1.3        The inquiry was advertised in the Australian and on the Internet. The Committee invited submissions from Commonwealth, State and Territory governments and interested organisations and individuals.

1.4        The Committee received 64 public submissions and 13 confidential submissions. A list of individuals and organisations that made a public submission or provided other information that was authorised for publication by the Committee is at Appendix 1.

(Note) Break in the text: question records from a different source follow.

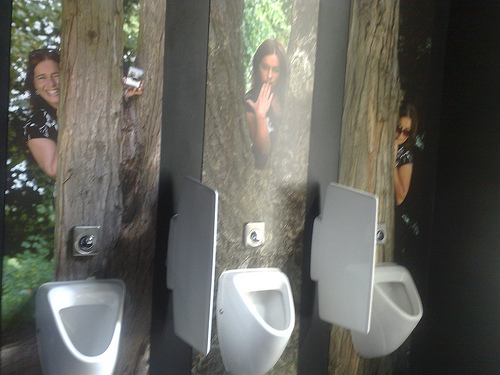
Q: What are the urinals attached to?
A: Trees.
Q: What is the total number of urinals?
A: 3.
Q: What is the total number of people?
A: 3.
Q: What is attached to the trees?
A: Urinals.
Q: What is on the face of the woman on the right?
A: Sunglasses.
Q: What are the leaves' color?
A: Green.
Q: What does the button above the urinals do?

1.5        The Committee held five days of public hearings in Melbourne (30 March 2009); Perth (31 March); Brisbane (6 April); Sydney (7 April) and Canberra (8 April). Evidence was also taken by teleconference from Tasmania and South Australia. Witnesses who give evidence at the hearings are listed in Appendix 2.

The report

1.6        This report is divided as follows; Chapter 1 provides the background to the Lost Innocents and Forgotten Australians inquiries; Chapter 2 provides an outline of the evidence provided in relation to the implementation of recommendations dealing with national leadership, apologies, reparation and redress, and judicial inquiries and Royal Commissions; Chapter 3 outlines the evidence relating to delivery of services, preservation and access to records, and the operation of support groups; Chapters 5 and 6 provide a listing of all the recommendations made in each report and the former government's response to each recommendation and a comment on progress with implementation; Chapter 6 provides a discussion of the evidence on the major issues and contains the Committee's conclusions and recommendations.

Background

1.7        30 August 2008 was the 7th anniversary of the tabling in the Senate of the Lost Innocents report and the 4th anniversary of the tabling of the Forgotten Australians report. The Community Affairs Committee agreed that it was time to update progress with the responses to its recommendations in these reports and sought the formal reference from the Senate.

1.8        Both of these inquiries had been established on the motion of former Senator Andrew Murray. He regarded the reports of these inquiries as rounding off a trilogy of reports on the treatment of children in Australia following the earlier report Bringing Them Home by the Human Rights and Equal Opportunity Commission.[3]

Lost Innocents: Righting the Record

1.9        Lost Innocents: Righting the Record was the Committee's report on child migration to Australia under approved schemes during the twentieth century in which the British and Australian Governments entered into agreements for the migration of children to Australia. The schemes also included child migrants from Malta.

1.10      The operation of the child migrant schemes and the impact upon those involved had remained unknown to the general population for many years. Throughout the 1980s and 1990s, a growing number of concerns about the welfare of children who had been, or were still, in institutions and other child care arrangements were investigated. In 1985, the Senate Standing Committee on Social Welfare tabled its report Children in Institutional and other Forms of Care: a National Perspective.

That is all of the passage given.